Ok, i'm a newbie in this, i've been trying to study MVC patterns and Publish/Subscription patterns in Javascript/jQuery, however i believe that i haven't grasped the concept entirely.
Since i've been doing it alone, i humbly come here to ask for opinions about a small educational exercise that i tried to make following these patterns
http://jsfiddle.net/Couto/R62V8/
Ok, the exercise is mainly a login form, where the values are saved in localStorage, again it's purely educational, i now it's not safe in anyway and it should not be used in production.
Would you please tell me your opinion about the patterns used, did i fail at achieving the right use of patterns? Please hurt me if needed, i just want to learn, but i'm not sure if i'm doing it right.
jQuery's event delegation system is unto itself a form of pub/sub. In fact check this out, http://bugs.jquery.com/ticket/7547. You'll see under the hood it uses the event system and really only changes the naming scheme and works on a "global" context.

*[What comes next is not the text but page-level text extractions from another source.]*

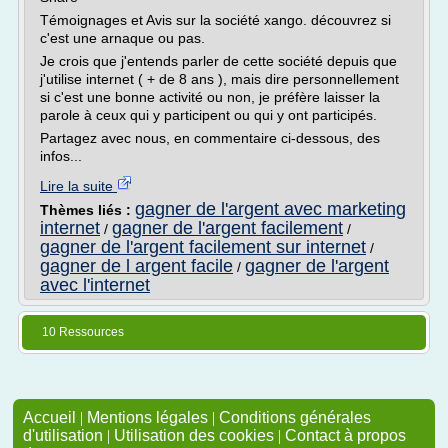
Témoignages et Avis sur la société xango. découvrez si
c'est une arnaque ou pas.
Je crois que j'entends parler de cette société depuis que
j'utilise internet ( + de 8 ans ), mais dire personnellement
si c'est une bonne activité ou non, je préfère laisser la
parole à ceux qui y participent ou qui y ont participés.
Partagez avec nous, en commentaire ci-dessous, des
infos...
Lire la suite
gagner de l'argent avec marketing
Thèmes liés :
internet
gagner de l'argent facilement
/
/
gagner de l'argent facilement sur internet
/
gagner de l argent facile
gagner de l'argent
/
avec l'internet
10 Ressources
Accueil
|
Mentions légales
|
Conditions générales
d'utilisation
|
Utilisation des cookies
|
Contact à propos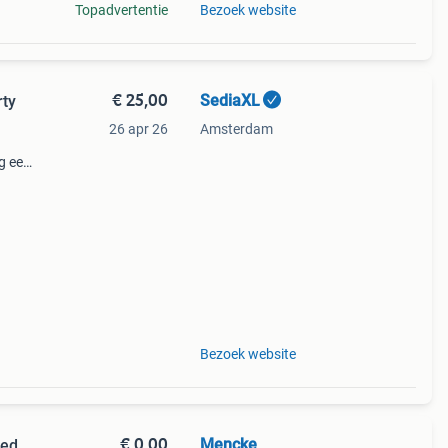
Topadvertentie
Bezoek website
€ 25,00
SediaXL
rty
26 apr 26
Amsterdam
g een
pige
Bezoek website
€ 0,00
Mencke
oed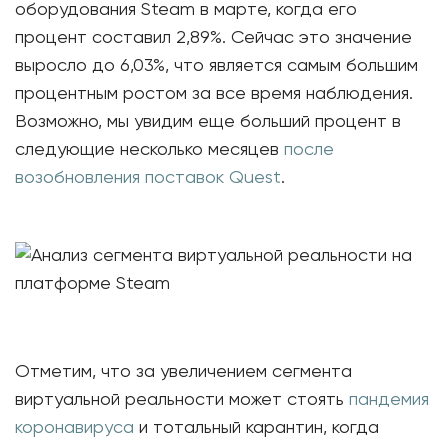
оборудования Steam в марте, когда его
процент составил 2,89%. Сейчас это значение
выросло до 6,03%, что является самым большим
процентным ростом за все время наблюдения.
Возможно, мы увидим еще больший процент в
следующие несколько месяцев
после
возобновления поставок Quest
.
Отметим, что за увеличением сегмента
виртуальной реальности может стоять
пандемия
коронавируса
и тотальный карантин, когда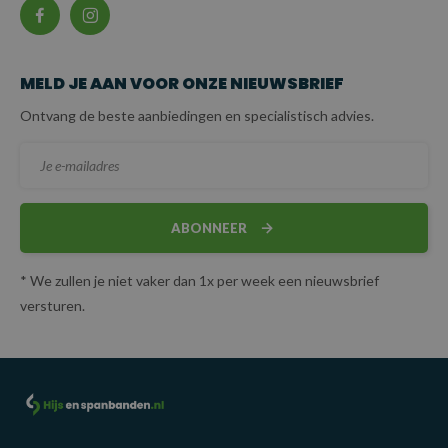
MELD JE AAN VOOR ONZE NIEUWSBRIEF
Ontvang de beste aanbiedingen en specialistisch advies.
ABONNEER
* We zullen je niet vaker dan 1x per week een nieuwsbrief
versturen.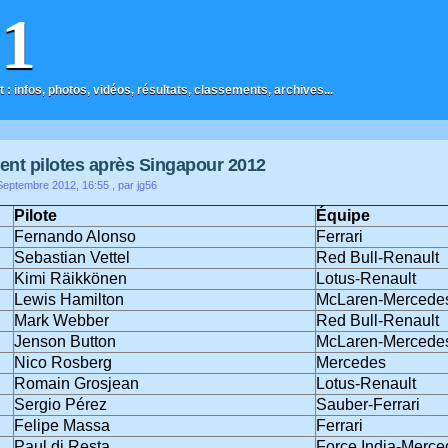
F1
t : infos, photos, vidéos, résultats, classements, archives...
nt pilotes après Singapour 2012
eptembre 2012, 16:55
, par jg56
Pilote
Équipe
Fernando Alonso
Ferrari
Sebastian Vettel
Red Bull-Renault
Kimi Räikkönen
Lotus-Renault
Lewis Hamilton
McLaren-Mercede
Mark Webber
Red Bull-Renault
Jenson Button
McLaren-Mercede
Nico Rosberg
Mercedes
Romain Grosjean
Lotus-Renault
Sergio Pérez
Sauber-Ferrari
Felipe Massa
Ferrari
Paul di Resta
Force India-Merce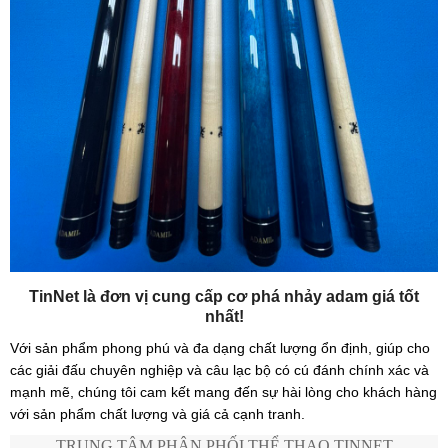
TinNet là đơn vị cung cấp cơ phá nhảy adam giá tốt
nhất!
Với sản phẩm phong phú và đa dạng chất lượng ổn định, giúp cho
các giải đấu chuyên nghiệp và câu lạc bộ có cú đánh chính xác và
mạnh mẽ, chúng tôi cam kết mang đến sự hài lòng cho khách hàng
với sản phẩm chất lượng và giá cả cạnh tranh.
TRUNG TÂM PHÂN PHỐI THỂ THAO TINNET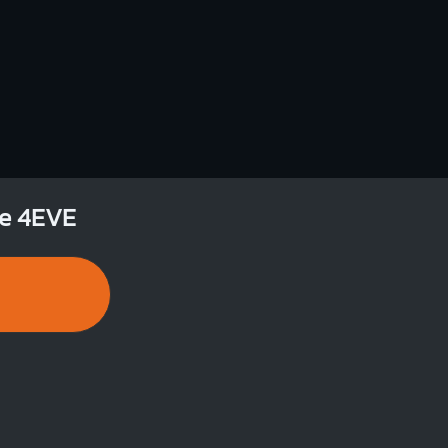
ye 4EVE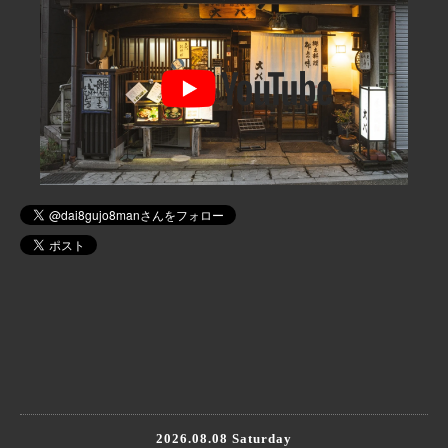
2026.08.08 Saturday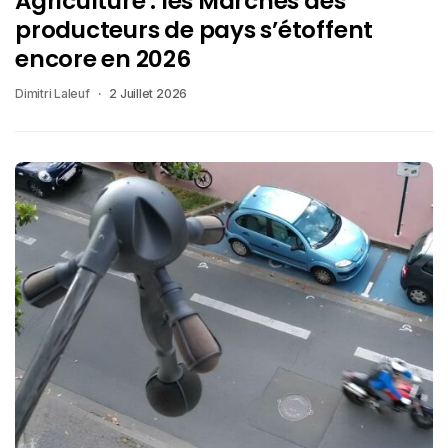
Agriculture : les Marchés des
producteurs de pays s’étoffent
encore en 2026
Dimitri Laleuf
2 Juillet 2026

I have nothing against pub/sub, but feel you're adding a layer that doesn't need to exist in certain cases. Would triggering the correct function immediately after the event delegation fires rather than triggering a pub really be worse? If you remove the subscribe and the publish you'd wind up with nearly the same code without the added "complexity".
In other cases the publish/subscribe make a lot of sense. Your display/hash and set/login make a lot of sense as they aren't part of a traditional event that other code could subscribe/bind to.
One could make the argument that by using pub/sub everywhere, including in event delegation, you're abstracting away your reliance on outside code from having to write event delegations of their own, which removes their worry about what element to bind the delegate to. If you're writing big complex applications, go ahead and abstract it out to that level. If you're not planning on writing big applications weigh the benefits cause YAGNI might apply here.